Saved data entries
..............................

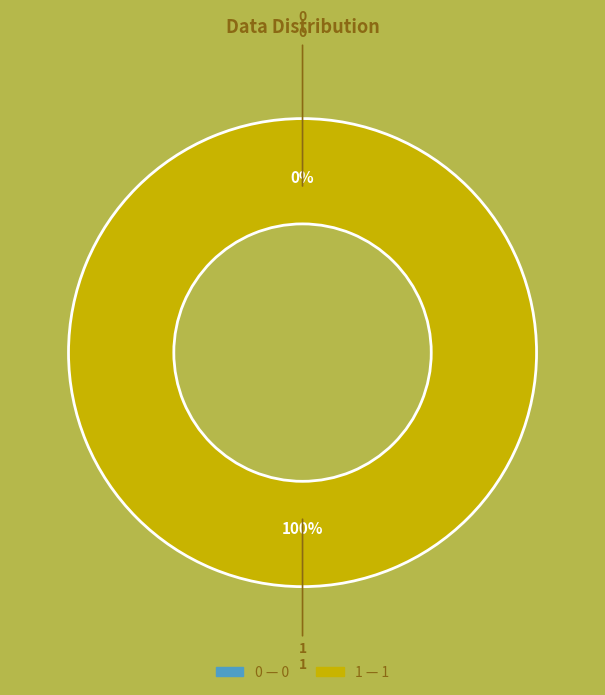

To the nearest percent, what is the difference between the largest and smallest slice percentages?

100%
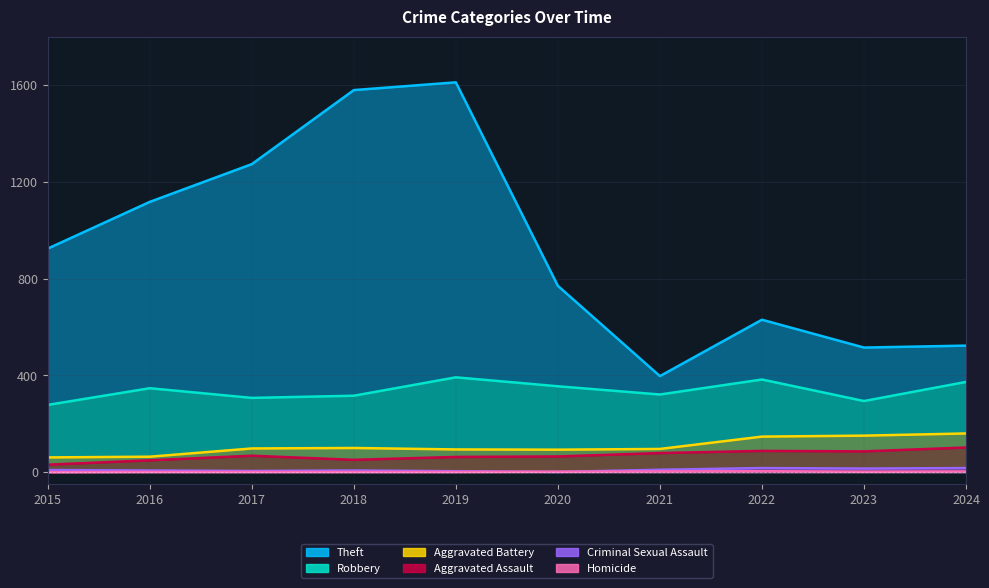

True or false: Aggravated Battery and Homicide cross at least once.

False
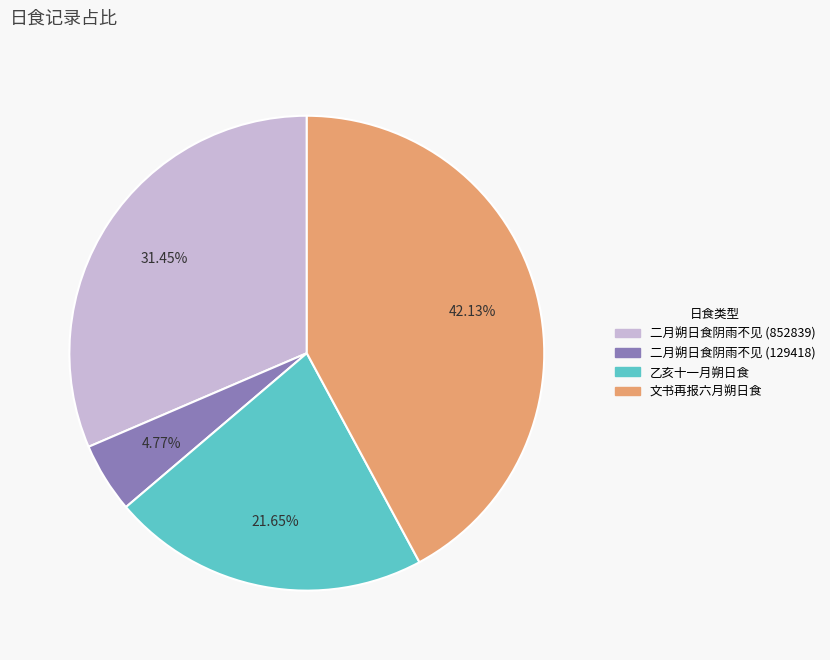

Rank the categories by value from lowest to highest.

二月朔日食阴雨不见 (129418), 乙亥十一月朔日食, 二月朔日食阴雨不见 (852839), 文书再报六月朔日食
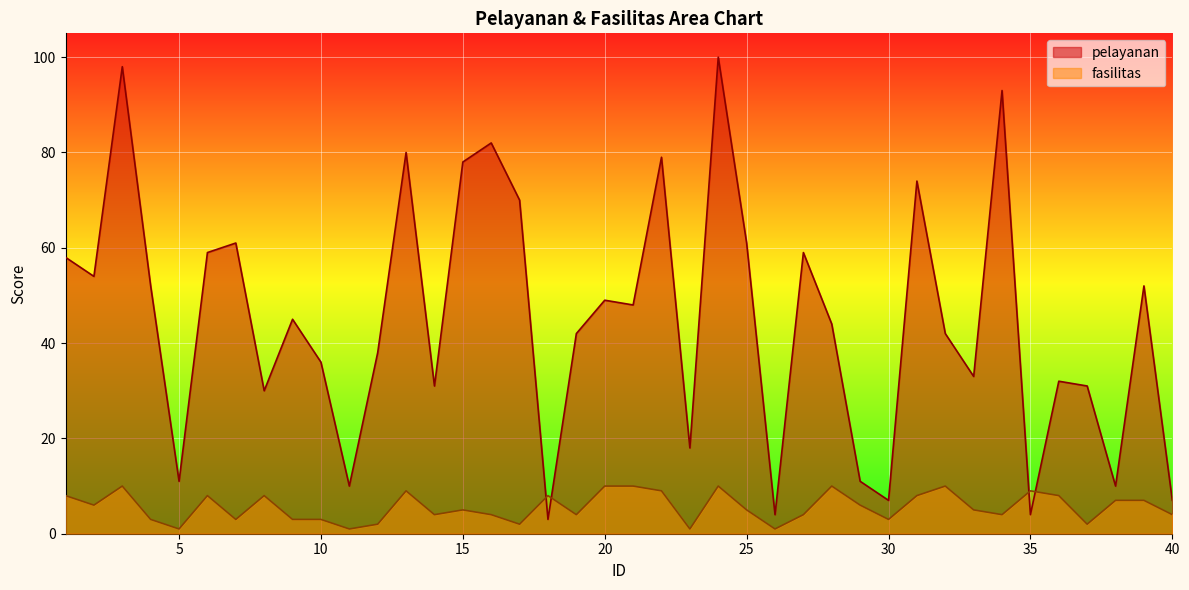

Is it true that fasilitas equals 7 at 40?

False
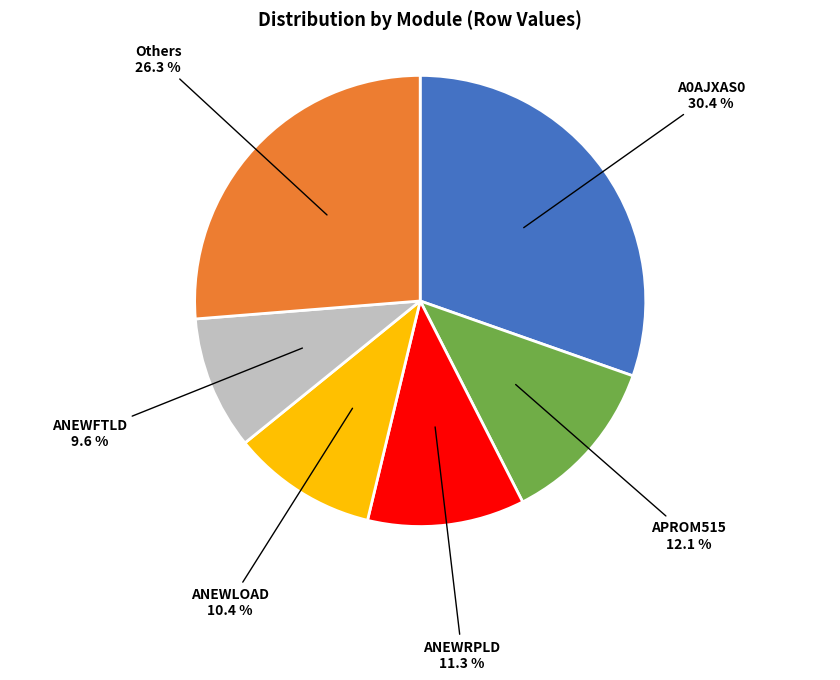

Between ANEWRPLD and APROM515, which is larger?

APROM515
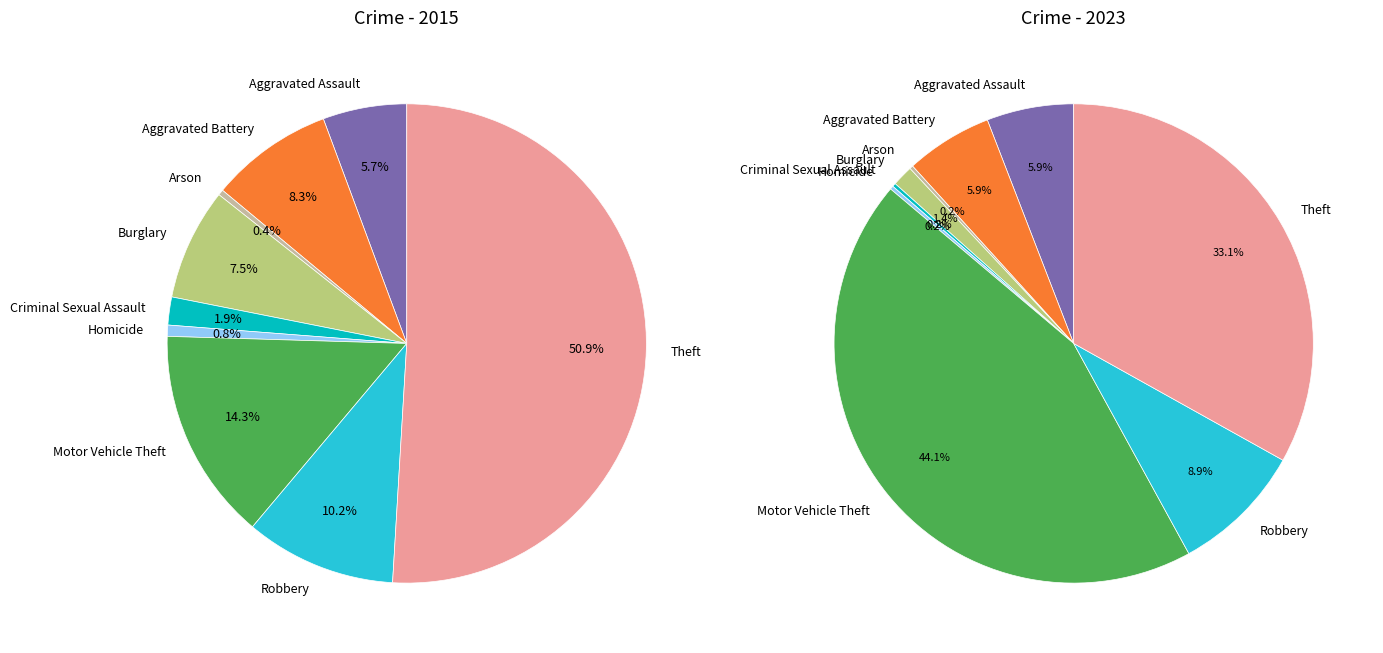

The Homicide slice represents 1% of the pie. True or false?

True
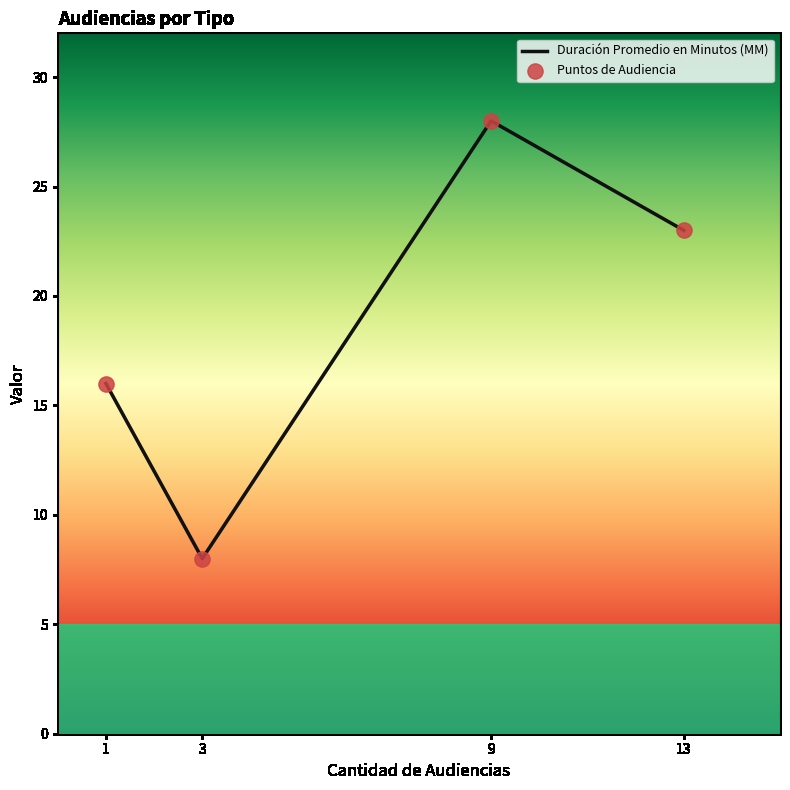

Rank the categories by value from lowest to highest.

3, 1, 13, 9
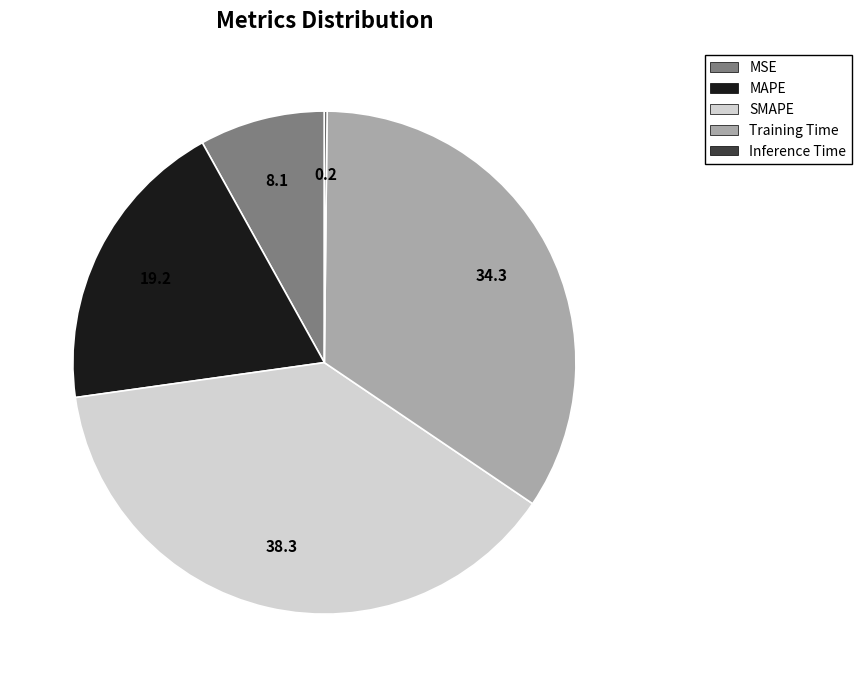

Do Training Time and MSE together represent more than half of the pie?

No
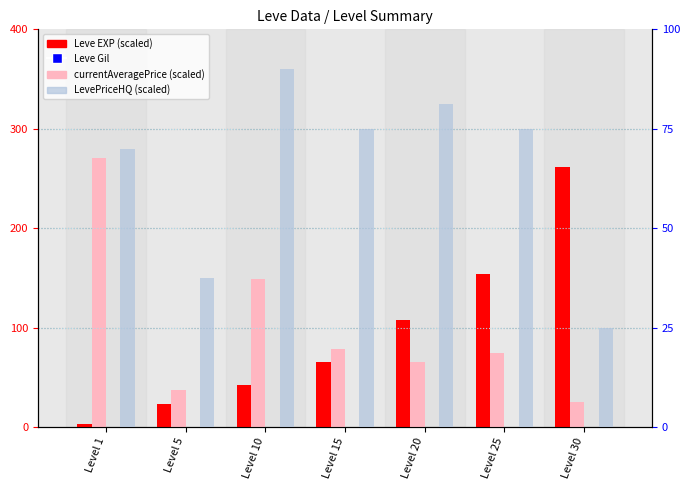

Between Level 1 and Level 15, which is larger?

Level 15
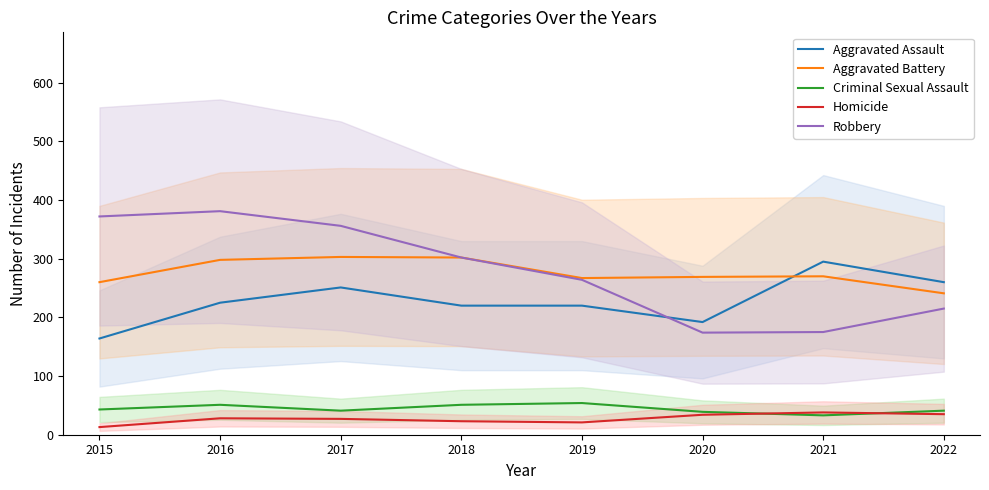

Which series has the largest total across all categories?

Robbery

..............................

*TASK BRIEF*
Rewrite all of the records with "Rank the categories" swapped for "Sort the categories" wherever it occurs, changing nothing else. Leave the pictures out of your answer.

*EXERCISE SOLUTION*
To the nearest percent, what is the difference between the largest and smallest slice percentages?

100%

True or false: Aggravated Battery and Homicide cross at least once.

False

Sort the categories by value from lowest to highest.

二月朔日食阴雨不见 (129418), 乙亥十一月朔日食, 二月朔日食阴雨不见 (852839), 文书再报六月朔日食

Is it true that fasilitas equals 7 at 40?

False

Between ANEWRPLD and APROM515, which is larger?

APROM515

The Homicide slice represents 1% of the pie. True or false?

True

Sort the categories by value from lowest to highest.

3, 1, 13, 9

Do Training Time and MSE together represent more than half of the pie?

No

Between Level 1 and Level 15, which is larger?

Level 15

Which series has the largest total across all categories?

Robbery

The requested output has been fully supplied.